**Brief a**
In the dataset entries, take the part that opens with the first line and closes with the line containing "state / province: La Rioja". Give those lines again with "gathered by" substituted for "collectors", leaving everything else unchanged.

**Given passage**
--- BEGIN ---

Studio album by Chicago Poodle
- Released: April 24, 2013
- Recorded: 2012–2013
- Genre: J-pop, rock
- Length: 50:19
- Label: Giza Studio
- Producer: Chicago Poodle

Chicago Poodle chronology
| History 1 (2011) | 3.0 (2013) | Life is Beautiful (2014) |

Singles from 3.0
- "Arifureta Kyou no Tokubetsu na Bamen" Released: 3 October 2012; "1225 ~Kimi ga Ita Christmas~" Released: 28 November 2012;

= 3.0 (Chicago Poodle album) =

3.0 is the third studio album by Japanese pop-rock band Chicago Poodle. It was released on 24 April 2013 by Giza Studio label.

--- END ---

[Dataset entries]

--- BEGIN ---

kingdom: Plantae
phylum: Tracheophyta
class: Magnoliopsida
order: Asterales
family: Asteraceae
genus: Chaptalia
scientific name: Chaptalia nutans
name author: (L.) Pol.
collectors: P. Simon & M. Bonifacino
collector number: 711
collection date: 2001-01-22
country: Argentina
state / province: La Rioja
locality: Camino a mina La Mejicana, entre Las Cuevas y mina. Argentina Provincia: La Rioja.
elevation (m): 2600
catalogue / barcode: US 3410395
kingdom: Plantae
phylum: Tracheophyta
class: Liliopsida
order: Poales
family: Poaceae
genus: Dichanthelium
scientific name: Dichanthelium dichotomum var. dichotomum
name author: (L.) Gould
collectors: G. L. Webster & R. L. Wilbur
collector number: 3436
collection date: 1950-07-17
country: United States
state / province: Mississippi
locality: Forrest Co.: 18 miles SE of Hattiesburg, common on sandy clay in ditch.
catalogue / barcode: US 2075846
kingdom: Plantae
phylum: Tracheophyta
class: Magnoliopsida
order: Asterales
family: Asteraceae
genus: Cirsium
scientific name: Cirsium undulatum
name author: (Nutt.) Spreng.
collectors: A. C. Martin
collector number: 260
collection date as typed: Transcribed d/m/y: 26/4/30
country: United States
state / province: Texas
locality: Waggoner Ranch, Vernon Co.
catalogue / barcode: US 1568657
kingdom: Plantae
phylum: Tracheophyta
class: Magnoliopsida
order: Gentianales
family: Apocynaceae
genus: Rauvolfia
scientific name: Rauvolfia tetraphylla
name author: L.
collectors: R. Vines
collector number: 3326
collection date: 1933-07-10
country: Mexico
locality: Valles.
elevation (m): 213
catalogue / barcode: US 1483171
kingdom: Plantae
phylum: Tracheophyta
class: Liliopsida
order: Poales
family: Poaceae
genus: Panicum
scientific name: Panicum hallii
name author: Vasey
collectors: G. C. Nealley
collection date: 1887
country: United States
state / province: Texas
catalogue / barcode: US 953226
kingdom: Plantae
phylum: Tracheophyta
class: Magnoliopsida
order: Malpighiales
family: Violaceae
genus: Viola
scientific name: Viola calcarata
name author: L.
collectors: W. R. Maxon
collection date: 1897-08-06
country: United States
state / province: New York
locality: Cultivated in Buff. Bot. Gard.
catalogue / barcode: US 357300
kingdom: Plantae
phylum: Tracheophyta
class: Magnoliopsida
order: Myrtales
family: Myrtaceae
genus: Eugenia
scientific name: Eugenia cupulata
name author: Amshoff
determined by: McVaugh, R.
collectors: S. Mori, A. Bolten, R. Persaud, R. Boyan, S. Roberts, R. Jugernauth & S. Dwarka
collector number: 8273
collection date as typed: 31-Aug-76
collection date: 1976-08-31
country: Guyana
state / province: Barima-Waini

--- END ---

**Brief b**
Continue the text about Chicago Poodle's album 3.0 from the point where it stops.

**Expected answer a**
kingdom: Plantae
phylum: Tracheophyta
class: Magnoliopsida
order: Asterales
family: Asteraceae
genus: Chaptalia
scientific name: Chaptalia nutans
name author: (L.) Pol.
gathered by: P. Simon & M. Bonifacino
collector number: 711
collection date: 2001-01-22
country: Argentina
state / province: La Rioja

**Expected answer b**
==Background==
The album consists of two previously digitally released singles, such as Arifureta Kyou no Tokubetsu na Bamen and 1225 ~Kimi ga Ita Christmas~. Takaramono is the coupling song of their single Kimi no Egao ga Naniyori Sukidatta. The single itself is released in their next album Life Is Beautiful.

==Charting==
The album reached #73 rank in Oricon for first week and sold 1,342 copies. It charted only 1 week.

== Track listing ==
All the tracks has been arranged by Chicago Poodle.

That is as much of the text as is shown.